At some level the increase isn't surprising at all - I've said for almost a year that the low would be set in 2010Q4 and we would rise from there, and this increase is right about on schedule for 1.6% or 1.7% on core by year-end. It certainly isn't out of hand, yet. A whole year of +0.17% would produce an annual rate right around 2% and nothing for the Fed to worry about.

What is interesting is the breakdown. The chart below shows the eight major subgroups (and their weighting) along with the current year/year change (Jan '10-Jan '11) and the year/year change through last month's data (Dec '09-Dec '10).

 

  Weights y/y change prev y/y change
All items 100.0% 1.632% 1.496%
Food and beverages 14.8% 1.796% 1.481%
Housing 41.5% 0.377% 0.287%
Apparel 3.6% -0.012% -1.077%
Transportation 17.3% 5.419% 5.290%
Medical care 6.6% 2.919% 3.275%
Recreation 6.3% -0.593% -0.766%
Education and communication 6.4% 1.234% 1.292%
Other goods and services 3.5% 1.863% 1.901%

 

Here come the food price increases! 14.8% of the CPI jumped last month as the rise in food commodities finally started to pass through in earnest. But the rise in inflation goes further than that. Five of the eight groups, constituting 83.5% of the index, accelerated y/y price increases (or slowed price decreases) from last month to this month. Those five accelerating groups collectively added 0.16% to the year/year rate of headline inflation. The three decelerating groups (Medical Care, Education/Communication, and Other) subtracted -0.03% from the overall rate of inflation. The difference, roughly, is the difference between last month's 1.496% rate of change and this month's 1.632% rate of change.

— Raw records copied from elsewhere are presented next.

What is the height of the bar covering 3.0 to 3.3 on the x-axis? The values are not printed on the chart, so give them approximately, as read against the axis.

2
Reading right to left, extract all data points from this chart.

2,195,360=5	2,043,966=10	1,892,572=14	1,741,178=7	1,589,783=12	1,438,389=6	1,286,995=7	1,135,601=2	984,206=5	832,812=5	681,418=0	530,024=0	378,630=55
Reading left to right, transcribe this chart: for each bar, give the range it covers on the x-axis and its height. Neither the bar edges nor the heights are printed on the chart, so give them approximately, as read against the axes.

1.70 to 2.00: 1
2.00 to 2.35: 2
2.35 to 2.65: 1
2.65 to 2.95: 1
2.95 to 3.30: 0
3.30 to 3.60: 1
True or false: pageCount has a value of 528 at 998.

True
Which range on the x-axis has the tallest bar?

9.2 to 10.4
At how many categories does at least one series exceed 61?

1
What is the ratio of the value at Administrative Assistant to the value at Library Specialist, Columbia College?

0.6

There are any number of ways to skin this cat but none of them read particularly well for bonds. That is, except for TIPS. That market had a slow start today despite the data because of the threatening overhang of $9bln in 30y TIPS supply. Well, that overhang is no longer around and no longer threatening, as the issue cleared at 2.19% with a healthy 2.54:1 bid-to-cover ratio and 55.2% to indirect bidders. The data certainly helped but in my mind the paucity of available long-dated linkers, combined with the not-too-bad real yield, made for a slightly more-filling meal than at the August auction when the clearing yield was a mere 1.768%. The long TIPS have been well-received so far.

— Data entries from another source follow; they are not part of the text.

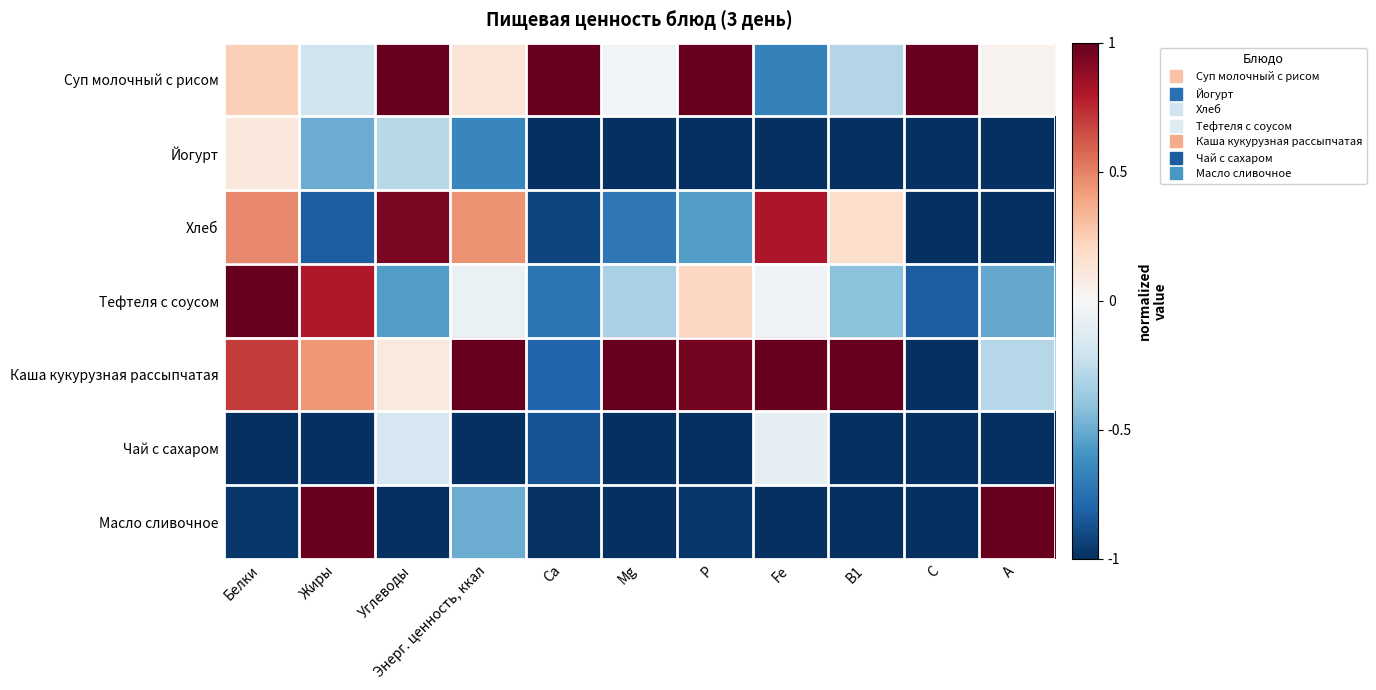

Reading left to right, list all the values displayed in this chart.

Суп молочный с рисом: Белки=0.2	Жиры=-0.2	Углеводы=1.0	Энерг. ценность, ккал=0.1	Са=1.0	Mg=-0.0	Р=1.0	Fe=-0.7	В1=-0.3	С=1.0	А=0.0
Йогурт: Белки=0.1	Жиры=-0.5	Углеводы=-0.3	Энерг. ценность, ккал=-0.7	Са=-1.0	Mg=-1.0	Р=-1.0	Fe=-1.0	В1=-1.0	С=-1.0	А=-1.0
Хлеб: Белки=0.5	Жиры=-0.8	Углеводы=0.9	Энерг. ценность, ккал=0.4	Са=-0.9	Mg=-0.7	Р=-0.6	Fe=0.8	В1=0.2	С=-1.0	А=-1.0
Тефтеля с соусом: Белки=1.0	Жиры=0.8	Углеводы=-0.6	Энерг. ценность, ккал=-0.1	Са=-0.7	Mg=-0.3	Р=0.2	Fe=-0.0	В1=-0.4	С=-0.8	А=-0.5
Каша кукурузная рассыпчатая: Белки=0.7	Жиры=0.4	Углеводы=0.1	Энерг. ценность, ккал=1.0	Са=-0.8	Mg=1.0	Р=1.0	Fe=1.0	В1=1.0	С=-1.0	А=-0.3
Чай с сахаром: Белки=-1.0	Жиры=-1.0	Углеводы=-0.2	Энерг. ценность, ккал=-1.0	Са=-0.9	Mg=-1.0	Р=-1.0	Fe=-0.1	В1=-1.0	С=-1.0	А=-1.0
Масло сливочное: Белки=-1.0	Жиры=1.0	Углеводы=-1.0	Энерг. ценность, ккал=-0.5	Са=-1.0	Mg=-1.0	Р=-1.0	Fe=-1.0	В1=-1.0	С=-1.0	А=1.0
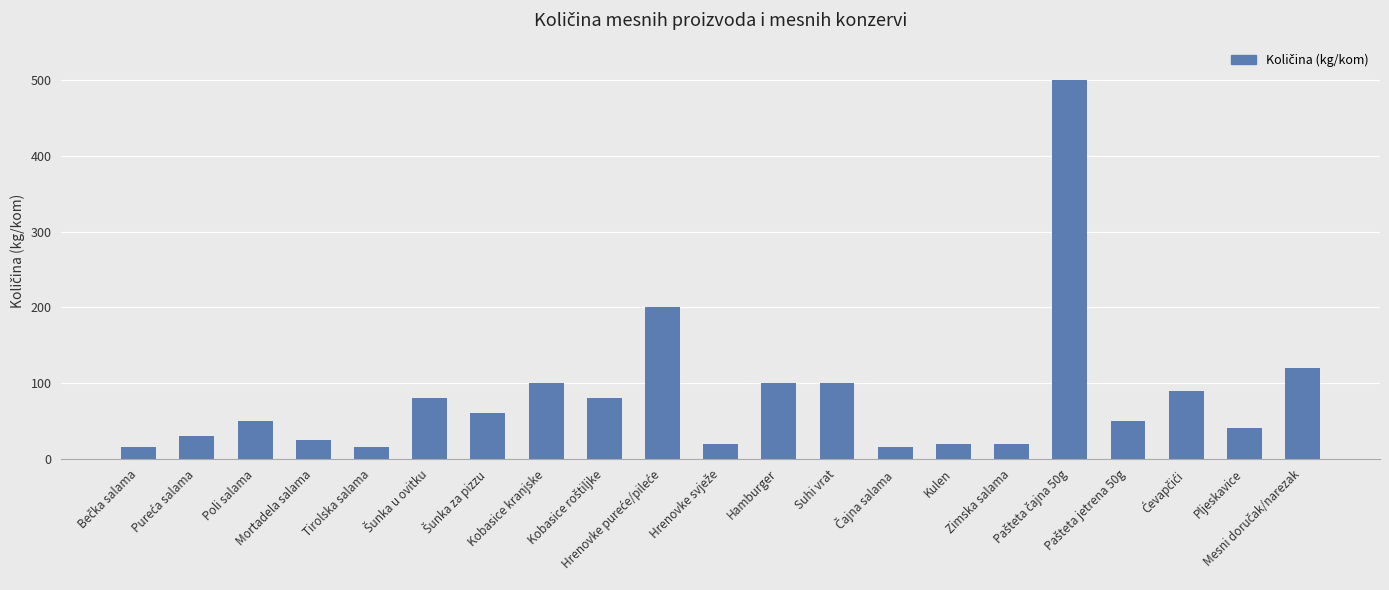

Are the bars grouped side by side (vs. stacked)?

No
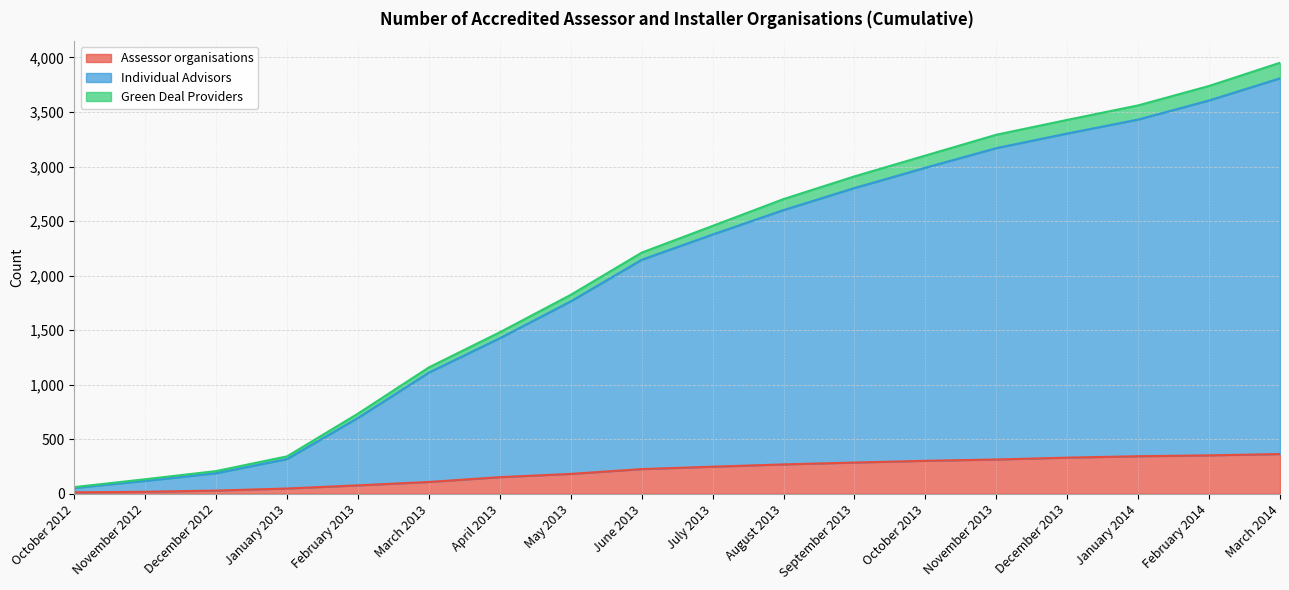

True or false: Green Deal Providers and Assessor organisations intersect in this chart.

False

But how is all of this good for bonds? You got me.

I can think of one reason bonds may be more appealing today than they were yesterday, but it's a slender reed. Unrest in the Middle East continues to bubble. Protestors were killed in both Bahrain and Libya over the last few days. Yemen is unsettled. Iran is moving warships to Syria. There is a lot going on that could produce something dramatic; meanwhile, the markets will be closed on Monday for President's Day, so we have a three-day weekend looming and bonds might be a safety blanket for whatever develops over the weekend. That's not a very satisfying answer, though - because stocks were up, the VIX was down; oil was up, but only $1.37. If bonds are sensing impending drama, they're alone.

"Thin liquidity" is starting to be a relative term, but tomorrow ought to be thin. With no economic data and leading into a 3-day weekend (and did I mention it is supposed to reach the 60s in Manhattan?), markets will have a tendency toward illiquidity.